• Q1 profit up 11% to EUR20m (US$25.4m)
  • Revenues rose 1.8% to EUR457m
  • Concerned by "signs of instability" in Europe

Italian apparel company Benetton today (12 May) said it intends to offset "instability" in its main European markets by expanding in India.

The plans were revealed as the firm reported an 11% rise in first quarter profit to EUR20m (US$25.4m), up from EUR18m in the same period last year.

It said revenues were up 1.8% to EUR457m, helped by higher sales in its own stores and favourable exchange rates.

Drilling down though, a 19% (currency neutral) rise in sales in emerging markets like China, Russia and Mexico, and a "better performance" in continental Europe, more than offset a drop of 1.5% in Spain and Greece.

But Benetton said it remains concerned by "signs of instability...in the markets of greatest relevance to the Group, particularly in Europe."

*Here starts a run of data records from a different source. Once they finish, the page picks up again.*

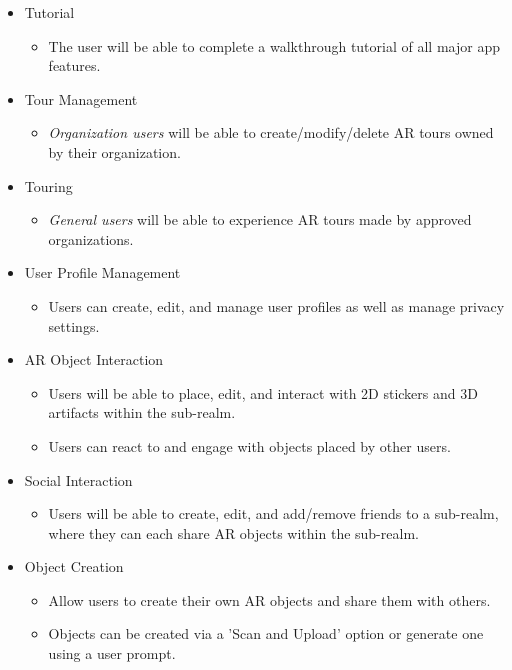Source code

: \documentclass{article}
\begin{document}
\begin{itemize}
    \item Tutorial
          \begin{itemize}
              \item The user will be able to complete a walkthrough tutorial of all major app features.
          \end{itemize}

    \item Tour Management
          \begin{itemize}
              \item \textit{Organization users} will be able to create/modify/delete AR tours owned by their organization.
          \end{itemize}

    \item Touring
          \begin{itemize}
              \item \textit{General users} will be able to experience AR tours made by approved organizations.
          \end{itemize}

    \item User Profile Management
          \begin{itemize}
              \item Users can create, edit, and manage user profiles as well as manage privacy settings.
          \end{itemize}

    \item AR Object Interaction
          \begin{itemize}
              \item Users will be able to place, edit, and interact with 2D stickers and 3D artifacts within the sub-realm.
              \item Users can react to and engage with objects placed by other users.
          \end{itemize}

    \item Social Interaction
          \begin{itemize}
              \item Users will be able to create, edit, and add/remove friends to a sub-realm, where they can each share AR objects within the sub-realm.
          \end{itemize}

    \item Object Creation
          \begin{itemize}
              \item Allow users to create their own AR objects and share them with others.
              \item Objects can be created via a 'Scan and Upload' option or generate one using a user prompt.
          \end{itemize}


\end{itemize}
\end{document}
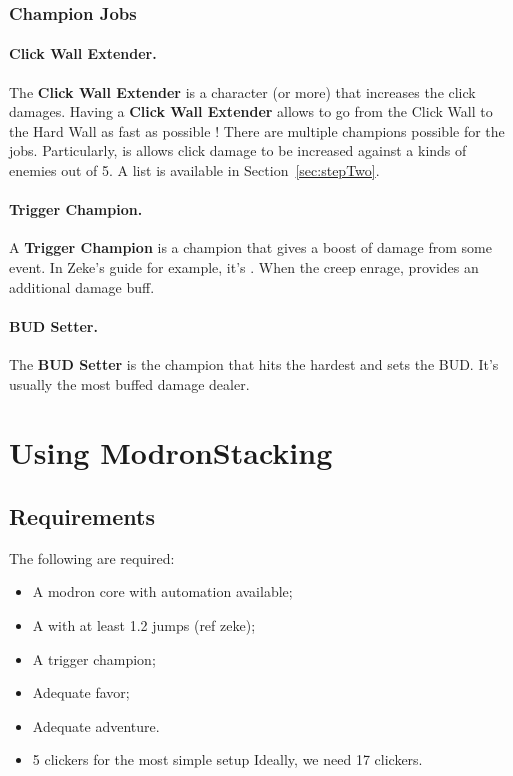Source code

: \documentclass{article}
\begin{document}
\subsubsection{Champion Jobs}

\paragraph{Click Wall Extender.}
\label{sec:clickWallExtender}

The \textbf{Click Wall Extender} is a character (or more) that increases the click damages.
Having a \textbf{Click Wall Extender} allows to go from the Click Wall to the Hard Wall as fast as possible !
There are multiple champions possible for the jobs.
Particularly, \minsc is allows click damage to be increased against a kinds of enemies out of 5.
A list is available in Section~\ref{sec:stepTwo}.

\paragraph{Trigger Champion.}

A \textbf{Trigger Champion} is a champion that gives a boost of damage from some event.
In Zeke's guide for example, it's \dragonbait.
When the creep enrage, \dragonbait provides an additional damage buff.

\paragraph{BUD Setter.}

The \textbf{BUD Setter} is the champion that hits the hardest and sets the BUD.
It's usually the most buffed damage dealer.


\section{Using Modron\briv Stacking}

\subsection{Requirements}

The following are required:
\begin{itemize}
    \item A modron core with automation available;
    \item A \briv with at least 1.2 jumps (ref zeke);
    \item A trigger champion;
    \item Adequate favor;
    \item Adequate adventure.
    \item 5 clickers for the most simple setup Ideally, we need 17 clickers.
\end{itemize}
\end{document}

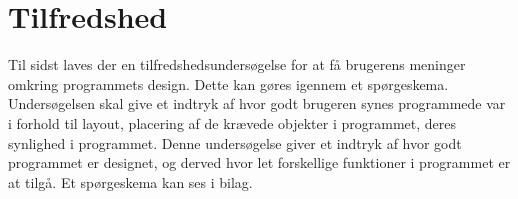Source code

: \section{Tilfredshed}
Til sidst laves der en tilfredshedsundersøgelse for at få brugerens meninger omkring programmets design. Dette kan gøres igennem et spørgeskema. Undersøgelsen skal give et indtryk af hvor godt brugeren synes programmede var i forhold til layout, placering af de krævede objekter i programmet, deres synlighed i programmet. Denne undersøgelse giver et indtryk af hvor godt programmet er designet, og derved hvor let forskellige funktioner i programmet er at tilgå. Et spørgeskema kan ses i bilag.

In India, where it already has a presence in all the major cities, the company now aims to open new stores also in second and third tier cities.

Efficiencies in production and the supply chain helped lift gross operating profit for the quarter by 5.4% to EUR216m or 47.1% of revenues, up from EUR205m or 45.5% in the comparative period.

While savings through a group-wide reorganisation boosted operating profit to EUR35m or 7.7% of revenues, up from EUR25m or 5.5% of revenues a year ago.

Benetton said its spring/summer orders are slightly down on last year but in line with expectations, with best sellers including its children's line.